The Dialog Interchange Program is an ongoing research project started in the 1970s by Dr. Wyczek's visionary idea of crafting an innovated approach for improving social communication.
The Dialog Interchange Program is a mockumentary style film that illustrates our cultures desire for the replacement of traditional communication for digital means.
Since the telephone's invention humans have been able to communication over long distances, however as we grow further apart and move around our communication helps to keep us in touch.
Unfortunately, we have began to substitute newer means of communication for verbal dialog such as Facebook, Twitter, Snapchat, and Instagram we ultimately become less personally invested.
This film is a statement about the absurdity surrounding these means of communication and how our culture will continue to be come more antisocial as we adapt and accept these substitutions.
Roby McGuen plays the Dr.
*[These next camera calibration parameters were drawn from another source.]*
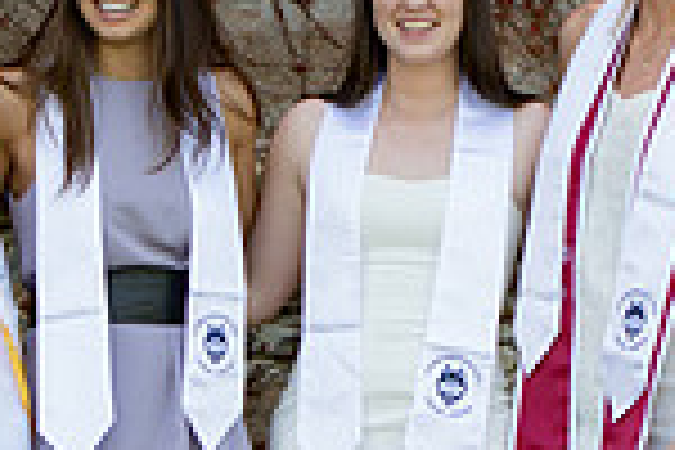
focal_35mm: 443
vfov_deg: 3.1
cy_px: 374
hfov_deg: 4.7
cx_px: 420
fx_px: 8306
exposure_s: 1/250
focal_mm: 70
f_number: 2.8
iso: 100
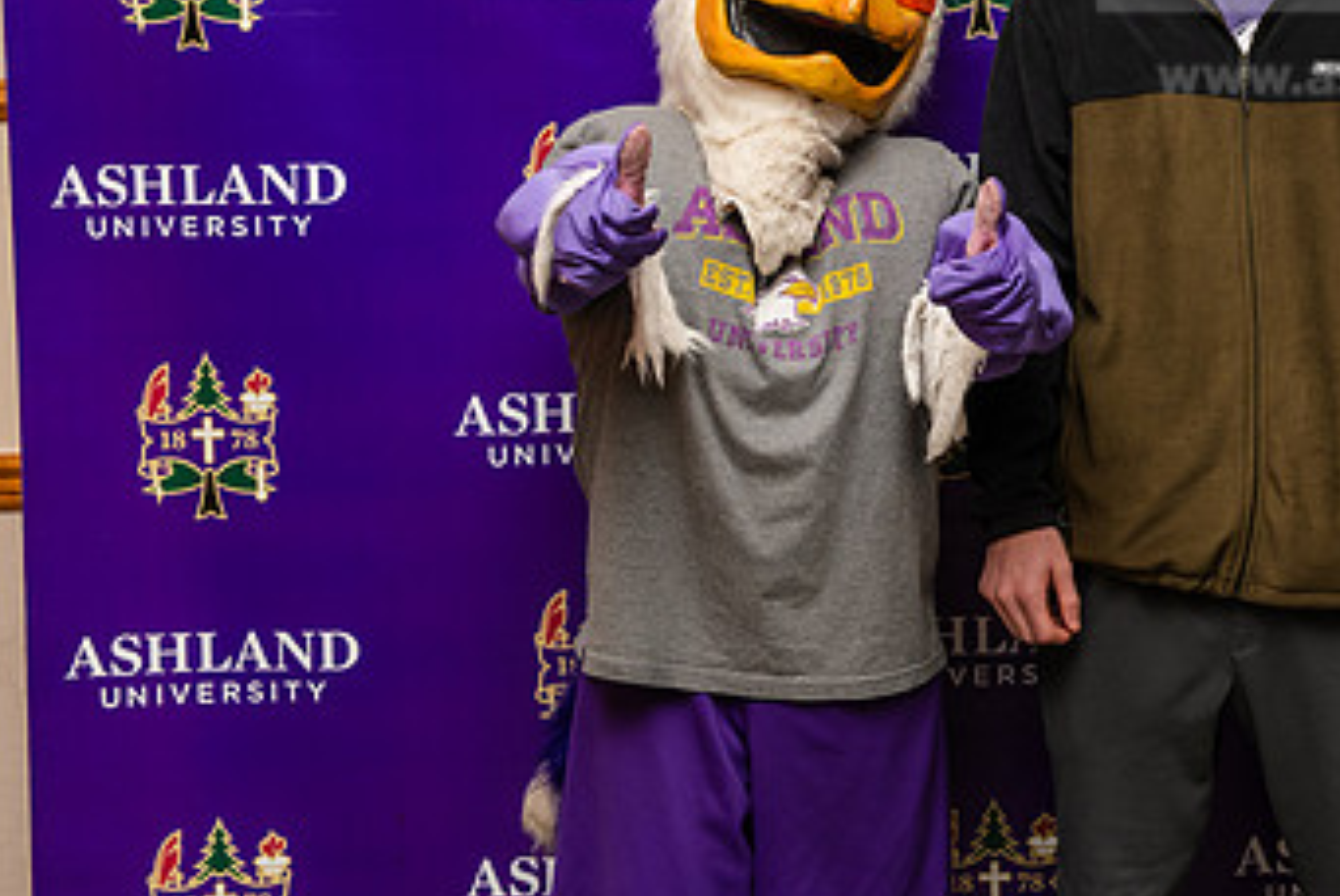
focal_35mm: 85
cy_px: 159
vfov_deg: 16.0
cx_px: 978
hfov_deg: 23.7
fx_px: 3166
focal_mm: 50
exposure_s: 1/200
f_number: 5.6
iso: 800
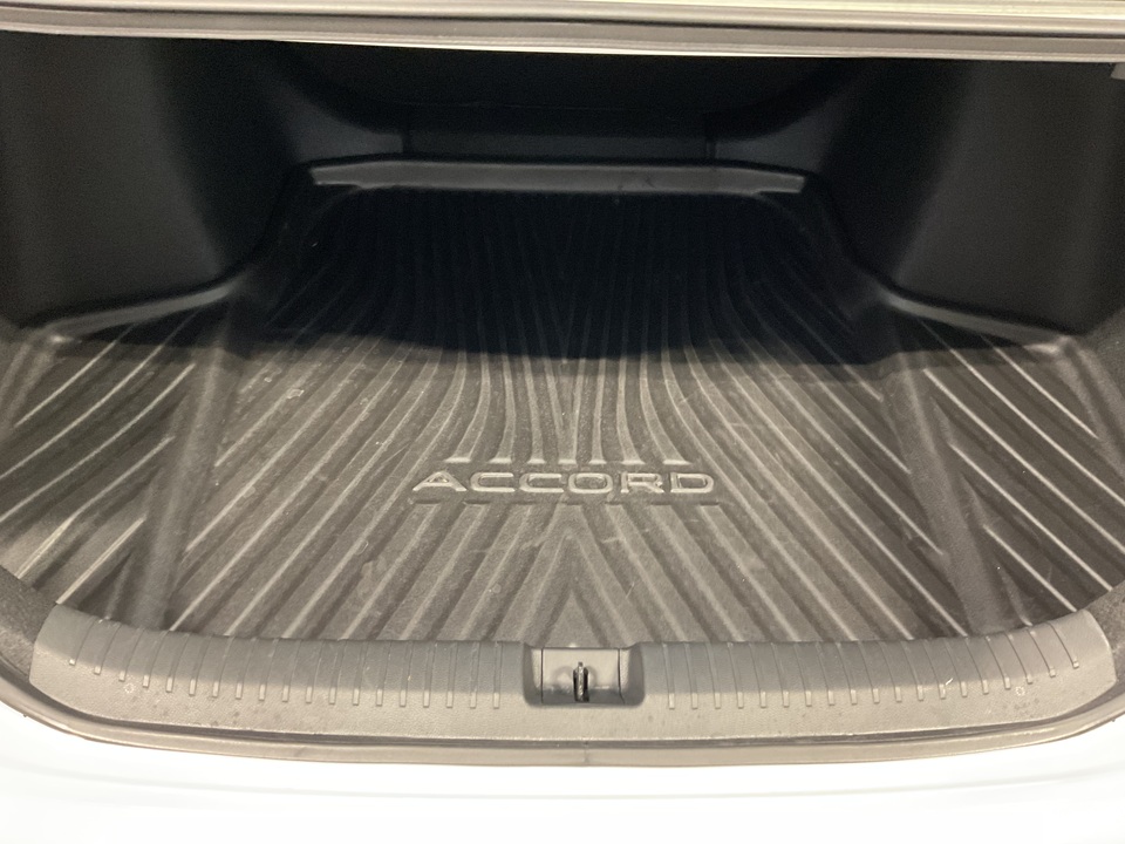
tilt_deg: -44.9
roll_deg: -3.7
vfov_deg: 48.2
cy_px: 422
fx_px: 942
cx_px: 562
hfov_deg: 61.7
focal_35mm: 29
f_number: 1.8
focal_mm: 3
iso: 400
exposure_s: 1/30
Eward Wyczek in this hilarious mockumentary. He has always had a great spirit for comedy and really aided in pushing this film to new heights.
Roby McGuen has been a long time friend of mine since my early years at the University of Texas at Arlington. I cannot actually remember when we first met, but I knew he was a professor of graphic design and digital arts.
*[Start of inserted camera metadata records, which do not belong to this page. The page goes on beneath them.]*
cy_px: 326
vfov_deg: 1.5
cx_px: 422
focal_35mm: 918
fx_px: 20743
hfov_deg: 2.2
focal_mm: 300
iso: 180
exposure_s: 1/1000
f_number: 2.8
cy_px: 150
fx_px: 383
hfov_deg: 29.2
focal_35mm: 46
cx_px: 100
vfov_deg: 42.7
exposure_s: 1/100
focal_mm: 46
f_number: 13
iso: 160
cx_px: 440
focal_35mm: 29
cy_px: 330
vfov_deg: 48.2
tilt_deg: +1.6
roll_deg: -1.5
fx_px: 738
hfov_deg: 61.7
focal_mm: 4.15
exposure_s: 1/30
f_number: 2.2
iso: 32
He boisterous laugh and staggering figure always made him seem like a jolly grand figure. Searching for a actor who could play the part of Dr. Wyczek posed a trying problem as many of the talent pool did not have the look and voice I saw this man to be.
He needed to be someone whom you could believe was passionate about his field and even in the faces of naysayers he would laugh and keep chasing the perfect idea.
This film was a big attempt at making my first comedy. It was a real struggle to learn how to write something that I knew others would find humorous.
The key to this I learned in my final year in graduate school through research and reading many books on writing. I found that what helped was finding a topic that many can relate to and use that as the underlying aspect of discussion which was communication.
So many times people get frustrated with communication and miscommunication and then by adding technology in the mix it can really add more strain. Consider auto-correct mistakes and how they have not only become a thorn in our side, but they have also become a huge sensation for comedy.
These are funny because they are not only relatable but they are also frustrating. This type of humor is very similar to slip and fall jokes. We can laugh at others' blunders because we have been there too.